> Exercise details
A faithful, word-for-word copy of the data below is required, without pictures.

-- Opening Marker --

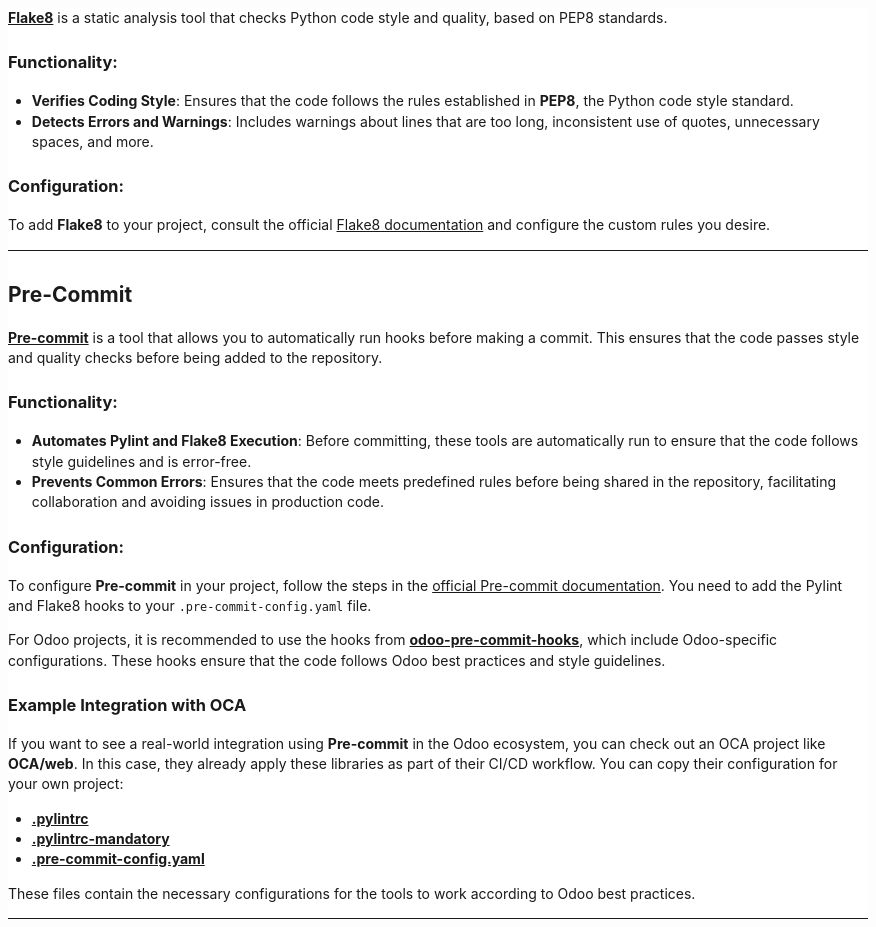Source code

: **[Flake8](https://github.com/PyCQA/flake8/tree/main)** is a static analysis tool that checks Python code style and quality, based on PEP8 standards.

### Functionality:

- **Verifies Coding Style**: Ensures that the code follows the rules established in **PEP8**, the Python code style standard.
- **Detects Errors and Warnings**: Includes warnings about lines that are too long, inconsistent use of quotes, unnecessary spaces, and more.

### Configuration:

To add **Flake8** to your project, consult the official [Flake8 documentation](https://github.com/PyCQA/flake8/tree/main) and configure the custom rules you desire.

---

## Pre-Commit

**[Pre-commit](https://pre-commit.com/#intro)** is a tool that allows you to automatically run hooks before making a commit. This ensures that the code passes style and quality checks before being added to the repository.

### Functionality:

- **Automates Pylint and Flake8 Execution**: Before committing, these tools are automatically run to ensure that the code follows style guidelines and is error-free.
- **Prevents Common Errors**: Ensures that the code meets predefined rules before being shared in the repository, facilitating collaboration and avoiding issues in production code.

### Configuration:

To configure **Pre-commit** in your project, follow the steps in the [official Pre-commit documentation](https://pre-commit.com/#advanced). You need to add the Pylint and Flake8 hooks to your `.pre-commit-config.yaml` file.

For Odoo projects, it is recommended to use the hooks from **[odoo-pre-commit-hooks](https://github.com/OCA/odoo-pre-commit-hooks/tree/main)**, which include Odoo-specific configurations. These hooks ensure that the code follows Odoo best practices and style guidelines.

### Example Integration with OCA

If you want to see a real-world integration using **Pre-commit** in the Odoo ecosystem, you can check out an OCA project like **OCA/web**. In this case, they already apply these libraries as part of their CI/CD workflow. You can copy their configuration for your own project:

- [**.pylintrc**](https://github.com/OCA/web/blob/18.0/.pylintrc)
- [**.pylintrc-mandatory**](https://github.com/OCA/web/blob/18.0/.pylintrc-mandatory)
- [**.pre-commit-config.yaml**](https://github.com/OCA/web/blob/18.0/.pre-commit-config.yaml)

These files contain the necessary configurations for the tools to work according to Odoo best practices.

---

-- Closing Marker --

> Final answer
Source code

: **[Flake8](https://github.com/PyCQA/flake8/tree/main)** is a static analysis tool that checks Python code style and quality, based on PEP8 standards.

### Functionality:

- **Verifies Coding Style**: Ensures that the code follows the rules established in **PEP8**, the Python code style standard.
- **Detects Errors and Warnings**: Includes warnings about lines that are too long, inconsistent use of quotes, unnecessary spaces, and more.

### Configuration:

To add **Flake8** to your project, consult the official [Flake8 documentation](https://github.com/PyCQA/flake8/tree/main) and configure the custom rules you desire.

---

## Pre-Commit

**[Pre-commit](https://pre-commit.com/#intro)** is a tool that allows you to automatically run hooks before making a commit. This ensures that the code passes style and quality checks before being added to the repository.

### Functionality:

- **Automates Pylint and Flake8 Execution**: Before committing, these tools are automatically run to ensure that the code follows style guidelines and is error-free.
- **Prevents Common Errors**: Ensures that the code meets predefined rules before being shared in the repository, facilitating collaboration and avoiding issues in production code.

### Configuration:

To configure **Pre-commit** in your project, follow the steps in the [official Pre-commit documentation](https://pre-commit.com/#advanced). You need to add the Pylint and Flake8 hooks to your `.pre-commit-config.yaml` file.

For Odoo projects, it is recommended to use the hooks from **[odoo-pre-commit-hooks](https://github.com/OCA/odoo-pre-commit-hooks/tree/main)**, which include Odoo-specific configurations. These hooks ensure that the code follows Odoo best practices and style guidelines.

### Example Integration with OCA

If you want to see a real-world integration using **Pre-commit** in the Odoo ecosystem, you can check out an OCA project like **OCA/web**. In this case, they already apply these libraries as part of their CI/CD workflow. You can copy their configuration for your own project:

- [**.pylintrc**](https://github.com/OCA/web/blob/18.0/.pylintrc)
- [**.pylintrc-mandatory**](https://github.com/OCA/web/blob/18.0/.pylintrc-mandatory)
- [**.pre-commit-config.yaml**](https://github.com/OCA/web/blob/18.0/.pre-commit-config.yaml)

These files contain the necessary configurations for the tools to work according to Odoo best practices.

---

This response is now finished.